Set problem a:
Could you reproduce the listing from its first line through the line containing "3:06 -> 13:50", with "length" changed to "duration" and everything else kept the same? Leave the pictures out of your answer.

Text segment:
◇ ◇ ◇ ◇

Entries in Honduras (7)

Thursday
Aug042011

honoring loss

As the arroz con pollo rounded the table, each person spooned a mouthful of Honduras on their plate. With the taste buds stimulated, our memories came alive. In this way, we honored the fifth anniversary of our return from Honduras on Tuesday, August 2.

We lived in Honduras for a little over four years and over that time four boys lived with us as foster sons: Franklin and Edgar (brothers now 21 and 19), Rodolfo, 12, and Junior, 9. We deeply cherish our experiences there. In fact, this blog exists to honor it and share the hope we have gleaned from it. You can find another post on the fourth anniversary of our return under “remembering honduras” posted August 2, 2010.

And so on the fifth anniversary of our return, dear friends we met while in Honduras shared a delectable Honduran meal to honor the day. Jennifer and Denny dropped in on their way from Austin, TX to Washington DC. They ooohed and ahhed over the chismól, a Honduran relish. I marveled at God’s providence in providing dear friends to accompany us on this important day.

Earlier that morning, overwhelming gratitude had greeted me at 5:00 and I sat with the Lord on our patio and told Him how thankful I was for all He had done. I recounted the people who have walked with us well through loss, grief and finding hope. Some of the ways He has healed me floated across my mind and I opened them like a loaf, gave thanks and ate of the bounty spiritually.  He spoke back to me through His Love Letter with Psalm 21:6-7:

Surely I have granted you with eternal blessings and made you glad with the joy of My Presence. For my daughter trusts in Me, her Lord; through the unfailing love of the Most High, she will not be shaken.

◇ ◇ ◇ ◇

Set problem b:
Can you extend the blog post about marking five years since returning from Honduras, picking up right after its last sentence?

◇ ◇ ◇ ◇

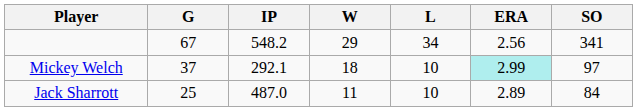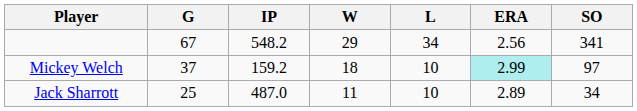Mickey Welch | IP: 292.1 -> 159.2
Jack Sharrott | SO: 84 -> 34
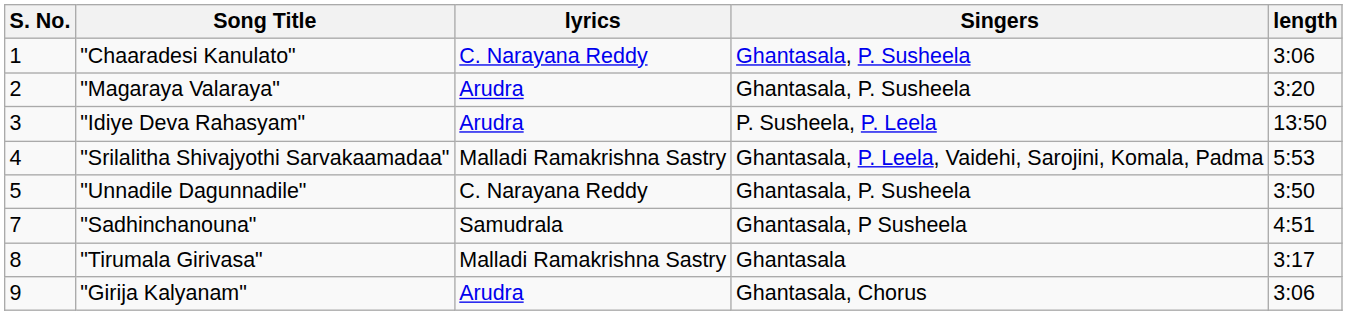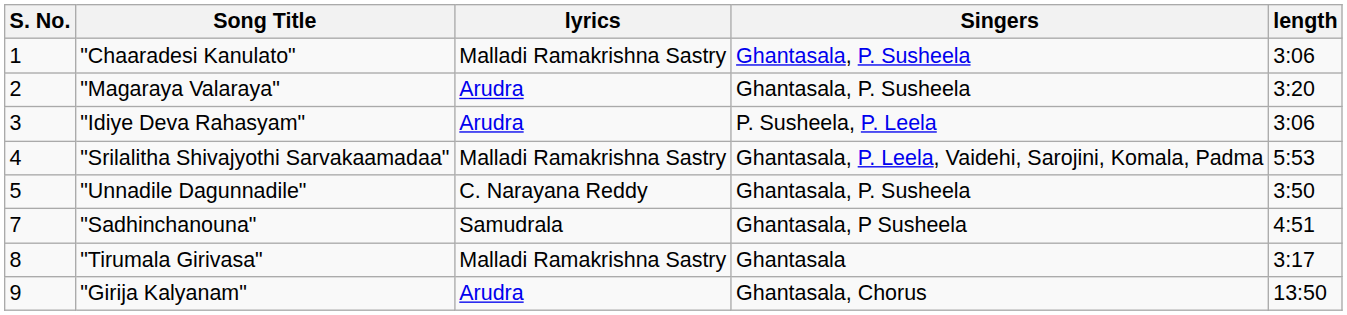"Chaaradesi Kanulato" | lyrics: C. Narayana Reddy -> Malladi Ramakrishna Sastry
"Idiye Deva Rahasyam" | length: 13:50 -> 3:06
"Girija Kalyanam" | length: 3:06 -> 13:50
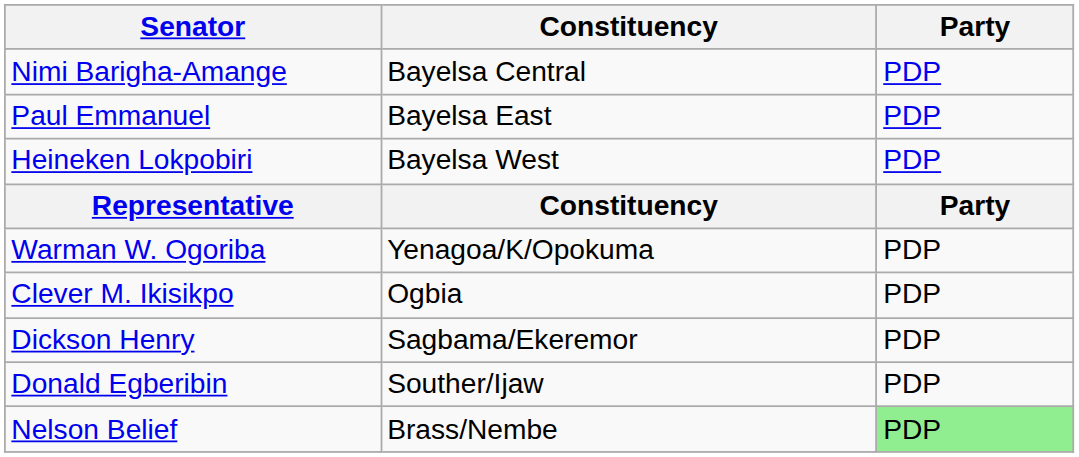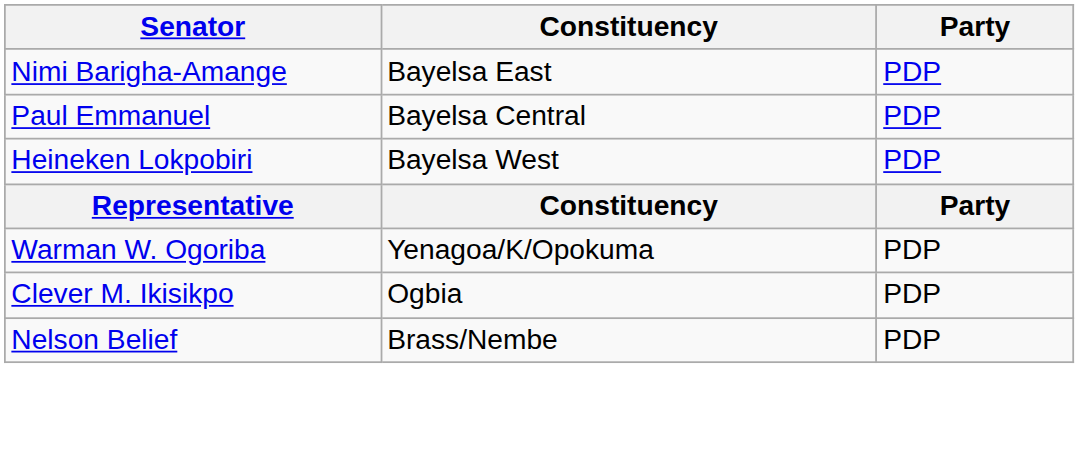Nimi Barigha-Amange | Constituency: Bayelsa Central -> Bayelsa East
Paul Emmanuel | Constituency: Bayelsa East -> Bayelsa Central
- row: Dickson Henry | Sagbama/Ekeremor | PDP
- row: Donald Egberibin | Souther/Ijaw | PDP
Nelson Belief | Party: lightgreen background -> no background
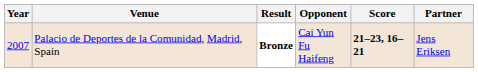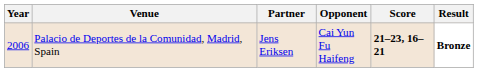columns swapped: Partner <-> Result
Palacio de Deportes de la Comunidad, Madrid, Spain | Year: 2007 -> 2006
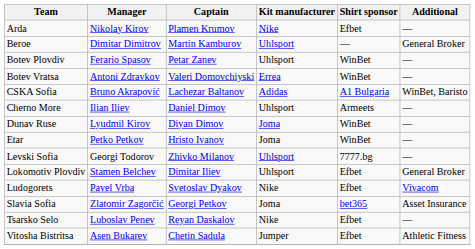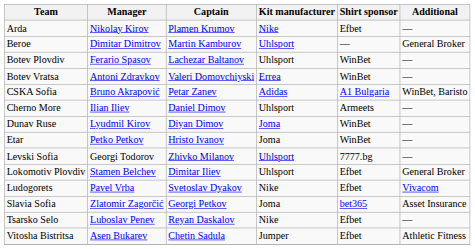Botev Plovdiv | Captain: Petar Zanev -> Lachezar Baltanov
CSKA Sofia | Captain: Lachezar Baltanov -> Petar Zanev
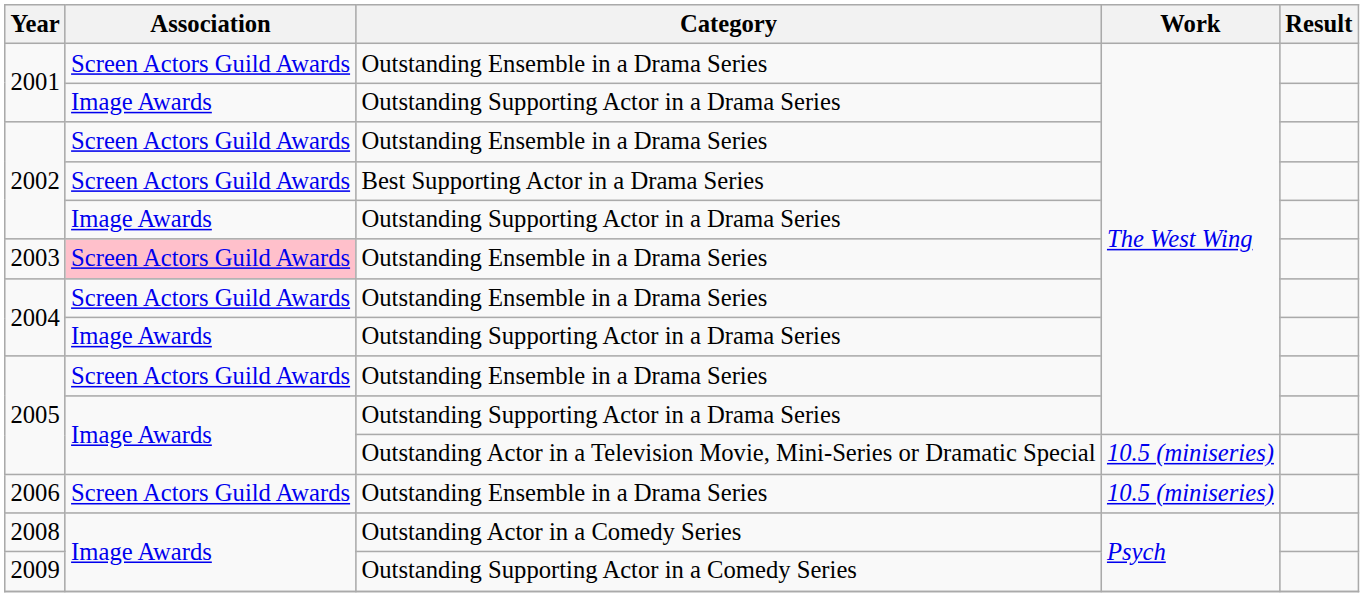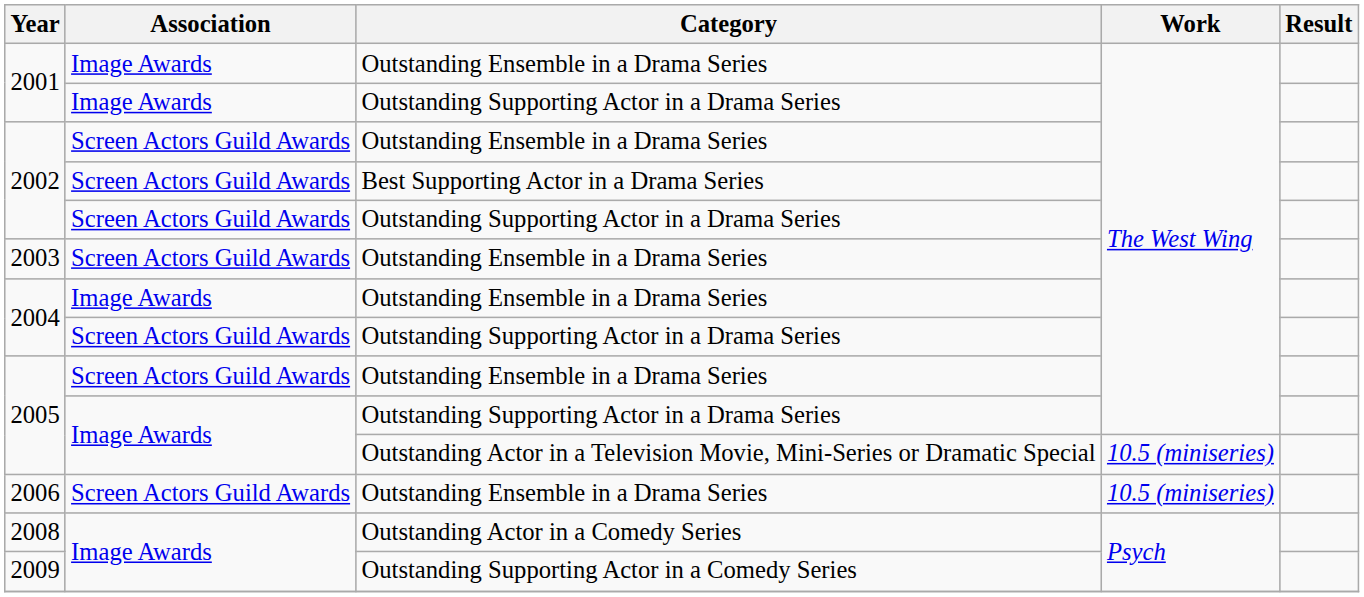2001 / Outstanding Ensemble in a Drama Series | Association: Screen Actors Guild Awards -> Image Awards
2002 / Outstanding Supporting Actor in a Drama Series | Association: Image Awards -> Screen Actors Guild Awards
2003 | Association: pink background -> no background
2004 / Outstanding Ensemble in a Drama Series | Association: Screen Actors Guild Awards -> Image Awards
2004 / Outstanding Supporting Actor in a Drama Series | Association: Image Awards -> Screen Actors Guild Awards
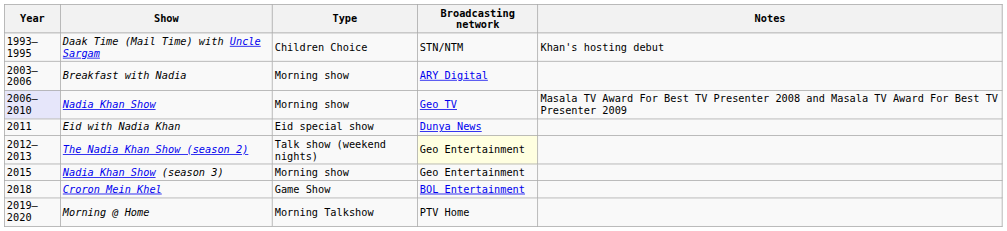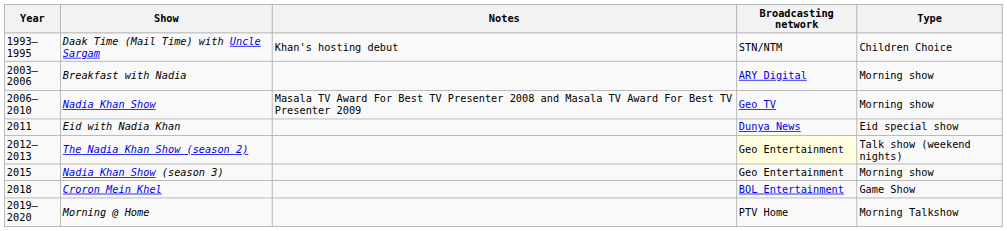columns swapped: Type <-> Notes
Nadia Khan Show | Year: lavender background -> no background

◇ ◇ ◇ ◇

Expected output a:
Mickey Welch | IP: 292.1 -> 159.2
Jack Sharrott | SO: 84 -> 34
"Chaaradesi Kanulato" | lyrics: C. Narayana Reddy -> Malladi Ramakrishna Sastry
"Idiye Deva Rahasyam" | duration: 13:50 -> 3:06
"Girija Kalyanam" | duration: 3:06 -> 13:50

Expected output b:
As I got ready for bed that night, something in my gut said that this day was incomplete. I did not want it to end. Curious about that, I asked myself some questions. I realized that while most of me felt that gratitude and joy, part of me still held some deep sadness. I had honored the majority but avoided the sorrow. Honoring sadness and sorrow is a conundrum of hard work, discernment and just plain difficulty.

In fact, I would rather iron than sit with my sadness. On the anniversary, I had some quiet time and I could have chosen to attend to the sadness of soul. Instead, I pulled out the iron and caught up on about a year’s worth of ironing. I mean, it was ok and all but really it reveals to me the lengths I will go to in order to avoid feeling sorrow.

Haven’t we already done this, Lord. Haven’t I cried enough tears already? Do I need to be sad again? Is it ok for me to forget the loss, the feelings of desperation? 

Over time I had walled off the sorrow and for the sake of survival, given in to letting it sit behind a shell unattended. To truly honor the day and the preciousness of the loss, I had to knock a little hole in the shell and let the sorrow leak out. 

This morning, I wrote a letter to Junior who will turn nine in October. The youngest of our Honduran boys, he was almost four when we left. Couch it however you will, our leaving inflicted a deep wound to Junior, our other boys and maybe even other people. We as a family have certainly suffered and grieved. Grace and perhaps time will re-frame our sons’ losses and one day I pray they find healing. But the pain in my heart asks, why did we have to leave, especially young Junior? Why isn’t it enough that we want him and he needs parents. I won’t be able to answer those questions today. In fact, understanding is not required for me to trust God. Surrender is imperative. Naming the pride in me that says my plan would be better is compulsory. But understanding is a luxury I won’t have this side of heaven.

Dan Moseley writes, “losing someone significant involves a loss to the body as well. Loss is a physical experience. The body has ways of knowing that seem to ignore the mind and heart... When we spend time telling the story of loss, we are trying to cause the body to come to terms with the loss.”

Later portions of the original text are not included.